> _PROBLEM STATEMENT_:
Working from the entries that follow, retype each one without any alteration.

> _Saved data entries_:
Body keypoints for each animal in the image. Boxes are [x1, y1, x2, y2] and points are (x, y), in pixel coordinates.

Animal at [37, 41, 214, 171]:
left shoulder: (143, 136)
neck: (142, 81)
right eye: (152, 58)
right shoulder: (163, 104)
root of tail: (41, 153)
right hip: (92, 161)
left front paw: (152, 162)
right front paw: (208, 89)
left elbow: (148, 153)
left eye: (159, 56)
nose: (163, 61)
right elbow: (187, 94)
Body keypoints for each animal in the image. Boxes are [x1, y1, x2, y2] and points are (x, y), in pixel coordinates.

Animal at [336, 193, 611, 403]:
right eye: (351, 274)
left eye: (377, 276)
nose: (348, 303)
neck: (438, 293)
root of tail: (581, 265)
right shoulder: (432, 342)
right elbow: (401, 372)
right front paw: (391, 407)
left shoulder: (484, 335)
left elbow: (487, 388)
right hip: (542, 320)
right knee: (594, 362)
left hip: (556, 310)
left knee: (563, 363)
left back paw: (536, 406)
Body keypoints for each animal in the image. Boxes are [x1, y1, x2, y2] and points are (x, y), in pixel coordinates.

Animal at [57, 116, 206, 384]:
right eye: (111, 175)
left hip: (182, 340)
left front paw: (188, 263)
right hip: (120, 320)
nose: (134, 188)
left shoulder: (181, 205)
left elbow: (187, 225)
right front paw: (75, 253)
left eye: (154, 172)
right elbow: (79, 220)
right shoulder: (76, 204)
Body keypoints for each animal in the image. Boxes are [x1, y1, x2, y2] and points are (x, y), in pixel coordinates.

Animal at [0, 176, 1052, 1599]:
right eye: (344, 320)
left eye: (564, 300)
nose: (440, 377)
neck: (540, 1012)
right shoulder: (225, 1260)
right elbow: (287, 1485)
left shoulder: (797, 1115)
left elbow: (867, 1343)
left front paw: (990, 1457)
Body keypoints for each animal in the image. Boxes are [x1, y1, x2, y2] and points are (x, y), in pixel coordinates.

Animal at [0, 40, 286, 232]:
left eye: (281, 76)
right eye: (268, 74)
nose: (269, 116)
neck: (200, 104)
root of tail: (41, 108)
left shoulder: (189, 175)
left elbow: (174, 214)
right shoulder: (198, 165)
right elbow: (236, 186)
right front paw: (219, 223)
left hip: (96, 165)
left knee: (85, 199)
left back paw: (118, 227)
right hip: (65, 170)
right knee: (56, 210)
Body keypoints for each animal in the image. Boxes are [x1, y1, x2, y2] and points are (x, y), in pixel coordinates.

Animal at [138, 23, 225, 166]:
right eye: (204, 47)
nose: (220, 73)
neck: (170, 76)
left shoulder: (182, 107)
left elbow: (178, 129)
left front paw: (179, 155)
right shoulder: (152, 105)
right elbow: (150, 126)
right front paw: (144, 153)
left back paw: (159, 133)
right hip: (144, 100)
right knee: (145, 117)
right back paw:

> _REPLY_:
Body keypoints for each animal in the image. Boxes are [x1, y1, x2, y2] and points are (x, y), in pixel coordinates.

Animal at [37, 41, 214, 171]:
left shoulder: (143, 136)
neck: (142, 81)
right eye: (152, 58)
right shoulder: (163, 104)
root of tail: (41, 153)
right hip: (92, 161)
left front paw: (152, 162)
right front paw: (208, 89)
left elbow: (148, 153)
left eye: (159, 56)
nose: (163, 61)
right elbow: (187, 94)
Body keypoints for each animal in the image. Boxes are [x1, y1, x2, y2] and points are (x, y), in pixel coordinates.

Animal at [336, 193, 611, 403]:
right eye: (351, 274)
left eye: (377, 276)
nose: (348, 303)
neck: (438, 293)
root of tail: (581, 265)
right shoulder: (432, 342)
right elbow: (401, 372)
right front paw: (391, 407)
left shoulder: (484, 335)
left elbow: (487, 388)
right hip: (542, 320)
right knee: (594, 362)
left hip: (556, 310)
left knee: (563, 363)
left back paw: (536, 406)
Body keypoints for each animal in the image. Boxes are [x1, y1, x2, y2] and points are (x, y), in pixel coordinates.

Animal at [57, 116, 206, 384]:
right eye: (111, 175)
left hip: (182, 340)
left front paw: (188, 263)
right hip: (120, 320)
nose: (134, 188)
left shoulder: (181, 205)
left elbow: (187, 225)
right front paw: (75, 253)
left eye: (154, 172)
right elbow: (79, 220)
right shoulder: (76, 204)
Body keypoints for each animal in the image. Boxes are [x1, y1, x2, y2] and points are (x, y), in pixel coordinates.

Animal at [0, 176, 1052, 1599]:
right eye: (344, 320)
left eye: (564, 300)
nose: (440, 377)
neck: (540, 1012)
right shoulder: (225, 1260)
right elbow: (287, 1485)
left shoulder: (797, 1115)
left elbow: (867, 1343)
left front paw: (990, 1457)
Body keypoints for each animal in the image. Boxes are [x1, y1, x2, y2] and points are (x, y), in pixel coordinates.

Animal at [0, 40, 286, 232]:
left eye: (281, 76)
right eye: (268, 74)
nose: (269, 116)
neck: (200, 104)
root of tail: (41, 108)
left shoulder: (189, 175)
left elbow: (174, 214)
right shoulder: (198, 165)
right elbow: (236, 186)
right front paw: (219, 223)
left hip: (96, 165)
left knee: (85, 199)
left back paw: (118, 227)
right hip: (65, 170)
right knee: (56, 210)
Body keypoints for each animal in the image. Boxes are [x1, y1, x2, y2] and points are (x, y), in pixel coordinates.

Animal at [138, 23, 225, 166]:
right eye: (204, 47)
nose: (220, 73)
neck: (170, 76)
left shoulder: (182, 107)
left elbow: (178, 129)
left front paw: (179, 155)
right shoulder: (152, 105)
right elbow: (150, 126)
right front paw: (144, 153)
left back paw: (159, 133)
right hip: (144, 100)
right knee: (145, 117)
right back paw:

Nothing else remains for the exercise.